As before, lets make sure the method works as expected. Note, this time the input is not directly a tensor, rather a dictionary of tensors. The reason is that if we ever intend on serving this model somewhere, it would have to receive a dictionary to parse.

In [17]:
from tensorflow.python.estimator.model_fn import ModeKeys as Modes
from tensorflow.contrib.training import HParams

# Modes to loop through
test_modes = [Modes.TRAIN, Modes.EVAL, Modes.PREDICT]
    
for imode in test_modes:
  
  # Lets reset our graph, get a clean slate.
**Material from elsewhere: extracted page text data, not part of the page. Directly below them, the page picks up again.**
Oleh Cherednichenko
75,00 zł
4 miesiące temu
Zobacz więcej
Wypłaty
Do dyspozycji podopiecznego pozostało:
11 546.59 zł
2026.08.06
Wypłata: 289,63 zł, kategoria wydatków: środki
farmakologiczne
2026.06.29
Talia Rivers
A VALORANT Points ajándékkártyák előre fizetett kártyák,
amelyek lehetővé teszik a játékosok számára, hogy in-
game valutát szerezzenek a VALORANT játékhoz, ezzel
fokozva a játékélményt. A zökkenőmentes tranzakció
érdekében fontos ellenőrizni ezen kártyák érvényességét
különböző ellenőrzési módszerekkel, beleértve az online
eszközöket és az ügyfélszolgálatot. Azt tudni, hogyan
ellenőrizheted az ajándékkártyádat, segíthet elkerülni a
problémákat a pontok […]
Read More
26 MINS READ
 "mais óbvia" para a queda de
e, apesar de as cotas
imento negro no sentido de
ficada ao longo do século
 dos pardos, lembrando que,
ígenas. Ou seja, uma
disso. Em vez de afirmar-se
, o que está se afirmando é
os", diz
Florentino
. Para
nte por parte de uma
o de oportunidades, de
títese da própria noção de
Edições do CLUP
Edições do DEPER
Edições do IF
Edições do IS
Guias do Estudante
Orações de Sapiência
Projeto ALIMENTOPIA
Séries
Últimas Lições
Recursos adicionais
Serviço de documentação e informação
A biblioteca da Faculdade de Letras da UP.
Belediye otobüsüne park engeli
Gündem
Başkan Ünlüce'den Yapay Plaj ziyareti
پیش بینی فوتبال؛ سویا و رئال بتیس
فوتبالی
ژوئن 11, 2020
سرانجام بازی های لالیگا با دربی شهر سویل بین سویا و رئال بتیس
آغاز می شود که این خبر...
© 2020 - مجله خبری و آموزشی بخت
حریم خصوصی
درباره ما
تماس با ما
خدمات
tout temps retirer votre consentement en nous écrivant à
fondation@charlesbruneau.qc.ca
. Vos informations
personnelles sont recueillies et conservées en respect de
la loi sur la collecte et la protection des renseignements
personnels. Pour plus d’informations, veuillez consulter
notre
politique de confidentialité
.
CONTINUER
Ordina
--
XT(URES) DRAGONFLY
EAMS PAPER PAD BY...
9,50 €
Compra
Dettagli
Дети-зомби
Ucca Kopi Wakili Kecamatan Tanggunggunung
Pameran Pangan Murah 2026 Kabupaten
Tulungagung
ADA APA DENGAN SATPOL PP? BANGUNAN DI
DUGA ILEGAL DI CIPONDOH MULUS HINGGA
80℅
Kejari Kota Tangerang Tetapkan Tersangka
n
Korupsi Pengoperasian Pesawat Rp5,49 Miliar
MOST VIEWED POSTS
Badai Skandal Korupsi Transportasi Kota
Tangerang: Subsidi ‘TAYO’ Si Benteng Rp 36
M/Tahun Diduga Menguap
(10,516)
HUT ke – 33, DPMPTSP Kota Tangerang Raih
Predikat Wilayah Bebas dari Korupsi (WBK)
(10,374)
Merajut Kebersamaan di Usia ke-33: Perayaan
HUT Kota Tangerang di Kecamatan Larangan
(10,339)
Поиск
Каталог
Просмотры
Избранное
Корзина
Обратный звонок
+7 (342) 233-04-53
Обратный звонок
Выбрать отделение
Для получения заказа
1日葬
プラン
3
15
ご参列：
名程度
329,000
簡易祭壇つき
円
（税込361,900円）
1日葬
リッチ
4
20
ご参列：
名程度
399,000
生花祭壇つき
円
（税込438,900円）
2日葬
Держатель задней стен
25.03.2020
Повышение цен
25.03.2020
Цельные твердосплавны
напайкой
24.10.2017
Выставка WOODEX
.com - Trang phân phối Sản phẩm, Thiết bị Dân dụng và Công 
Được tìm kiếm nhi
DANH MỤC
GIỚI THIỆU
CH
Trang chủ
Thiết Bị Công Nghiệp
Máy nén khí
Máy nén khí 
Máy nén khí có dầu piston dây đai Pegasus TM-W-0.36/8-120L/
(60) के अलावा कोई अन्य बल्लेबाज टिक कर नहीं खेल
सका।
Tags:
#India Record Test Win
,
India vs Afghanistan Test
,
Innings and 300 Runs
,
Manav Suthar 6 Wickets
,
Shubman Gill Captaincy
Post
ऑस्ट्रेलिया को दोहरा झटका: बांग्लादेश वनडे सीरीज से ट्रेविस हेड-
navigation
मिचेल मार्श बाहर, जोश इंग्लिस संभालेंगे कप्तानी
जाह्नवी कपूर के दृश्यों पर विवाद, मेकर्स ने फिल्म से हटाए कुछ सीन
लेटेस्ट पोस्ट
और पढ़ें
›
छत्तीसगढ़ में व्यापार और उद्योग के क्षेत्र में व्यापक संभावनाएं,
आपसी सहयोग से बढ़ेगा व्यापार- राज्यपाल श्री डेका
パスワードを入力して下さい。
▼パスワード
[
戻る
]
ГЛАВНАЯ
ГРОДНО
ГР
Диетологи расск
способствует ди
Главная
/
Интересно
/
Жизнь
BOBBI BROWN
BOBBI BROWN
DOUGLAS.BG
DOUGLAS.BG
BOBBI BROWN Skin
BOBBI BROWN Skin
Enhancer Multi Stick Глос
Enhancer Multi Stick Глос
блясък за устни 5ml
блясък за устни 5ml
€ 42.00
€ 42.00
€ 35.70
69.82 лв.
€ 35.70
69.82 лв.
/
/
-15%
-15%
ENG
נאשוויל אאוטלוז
This way we can run this cell multiple times..
  tf.reset_default_graph()

  input_size = (5, 100, 100, 3)
  label_size = (5, 100, 100)
  weight_size = (5, 100, 100)
  expected_output = (5, 100, 100, 2)
  input_tensor = tf.placeholder(shape=input_size, dtype=tf.float32)
  label_tensor = tf.placeholder(shape=label_size, dtype=tf.int32)
  weight_tensor = tf.placeholder(shape=weight_size, dtype=tf.float32)

  feature_dict = {
    'inputs': input_tensor
  }
  label_dict = {
    'label': label_tensor,
    'weight': weight_tensor
  }


  # Define model and input parameters
  hparams = HParams(
      learning_rate=0.001
  )

  response = model_fn(feature_dict, label_dict, imode, hparams)
  print(imode, response)

('train', EstimatorSpec(mode='train', predictions={}, loss=<tf.Tensor 'add:0' shape=() dtype=float32>, train_op=<tf.Operation 'Adam' type=AssignAdd>, eval_metric_ops={}, export_outputs=None, training_chief_hooks=(), training_hooks=(), scaffold=<tensorflow.python.training.monitored_session.Scaffold object at 0x7fc57ad6c250>, evaluation_hooks=()))
('eval', EstimatorSpec(mode='eval', predictions={}, loss=<tf.Tensor 'add:0' shape=() dtype=float32>, train_op=None, eval_metric_ops={'accuracy': (<tf.Tensor 'mean_iou/Select_1:0' shape=() dtype=float32>, <tf.Tensor 'mean_iou/AssignAdd:0' shape=(2, 2) dtype=float64_ref>)}, export_outputs=None, training_chief_hooks=(), training_hooks=(), scaffold=<tensorflow.python.training.monitored_session.Scaffold object at 0x7fc57ae4ead0>, evaluation_hooks=()))
('infer', EstimatorSpec(mode='infer', predictions={'probabilities': <tf.Tensor 'softmax_tensor:0' shape=(5, 100, 100, 2) dtype=float32>, 'classes': <tf.Tensor 'ArgMax:0' shape=(5, 100, 100) dtype=int64

Looks good, no run errors found.

# 3. Input method

We have already covered the "feeder" in WP2. This is actually the input method to our estimator, the only thing that matters is that the input when evaluating should not be the same as when running training.